Il primo ministro palestinese Mohamed Shtaye teme «politiche aggressive» in seguito alla futura ascesa al potere di «partiti razzisti», secondo una dichiarazione riportata dalla DPA. «Non avevamo alcuna speranza che le elezioni avrebbero portato a un partner per la pace», ha ammesso.
Shtayé ha inoltre assicurato che le differenze tra i partiti politici in Israele sono minime, tanto da essere paragonabili «alla differenza tra una Pepsi e una Coca-Cola», e ha promesso di continuare a combattere l’occupazione e a lavorare per uno Stato palestinese indipendente.

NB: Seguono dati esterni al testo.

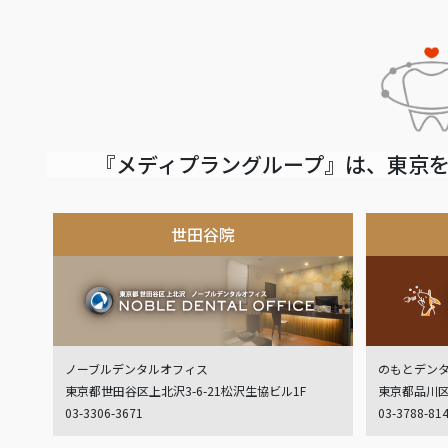
『メディプラングループ』は、東京を
世田谷院
ノーブルデンタルオフィス
のもとデン
東京都世田谷区上北沢3-6-21松沢生協ビル1F
東京都品川区
03-3306-3671
03-3788-81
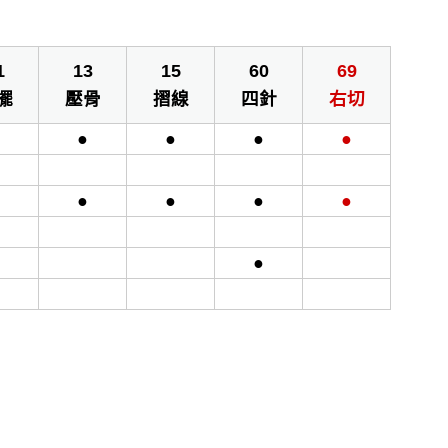
1
13
15
60
69
擺
壓骨
摺線
四針
右切
●
●
●
●
●
●
●
●
●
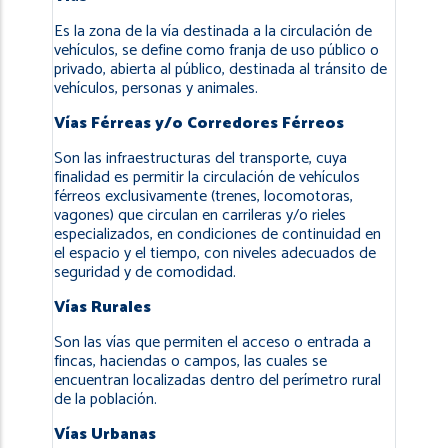
Es la zona de la vía destinada a la circulación de
vehículos, se define como franja de uso público o
privado, abierta al público, destinada al tránsito de
vehículos, personas y animales.
Vías Férreas y/o Corredores Férreos
Son las infraestructuras del transporte, cuya
finalidad es permitir la circulación de vehículos
férreos exclusivamente (trenes, locomotoras,
vagones) que circulan en carrileras y/o rieles
especializados, en condiciones de continuidad en
el espacio y el tiempo, con niveles adecuados de
seguridad y de comodidad.
Vías Rurales
Son las vías que permiten el acceso o entrada a
fincas, haciendas o campos, las cuales se
encuentran localizadas dentro del perímetro rural
de la población.
Vías Urbanas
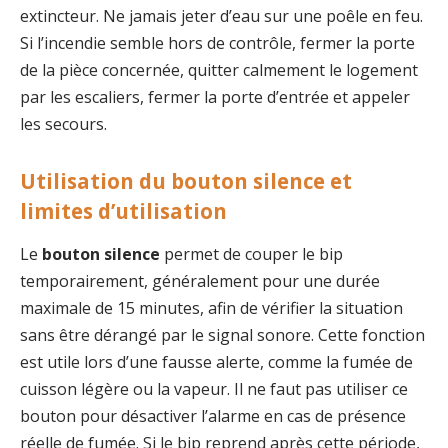
extincteur. Ne jamais jeter d’eau sur une poêle en feu.
Si l’incendie semble hors de contrôle, fermer la porte
de la pièce concernée, quitter calmement le logement
par les escaliers, fermer la porte d’entrée et appeler
les secours.
Utilisation du bouton silence et
limites d’utilisation
Le
bouton silence
permet de couper le bip
temporairement, généralement pour une durée
maximale de 15 minutes, afin de vérifier la situation
sans être dérangé par le signal sonore. Cette fonction
est utile lors d’une fausse alerte, comme la fumée de
cuisson légère ou la vapeur. Il ne faut pas utiliser ce
bouton pour désactiver l’alarme en cas de présence
réelle de fumée. Si le bip reprend après cette période,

Netanyahu dovrebbe governare con il sostegno dell’estrema destra, alla quale potrebbe concedere poteri chiave in materia di sicurezza. Tutto questo in un contesto caratterizzato dall’aumento delle operazioni contro i sospetti terroristi palestinesi, che hanno provocato livelli di violenza senza precedenti nell’area e più di cento morti da marzo.
Il segretario generale del Consiglio norvegese per i rifugiati (NRC), Jan Egeland, si è detto «allarmato» per le crescenti tensioni e ha chiesto un’azione internazionale «risoluta» per fermare l’escalation della situazione. Egeland, che ha visitato l’area, ha esortato Israele ad adempiere ai suoi obblighi di potenza occupante.
«L’occupazione significa che gli adolescenti di Gaza hanno trascorso tutta la loro vita sotto assedio e non conoscono nessun altro posto perché non possono andarsene. Significa che le persone in Cisgiordania possono essere uccise a colpi di arma da fuoco, essere incriminate o veder demolite le loro case», ha dichiarato in un comunicato.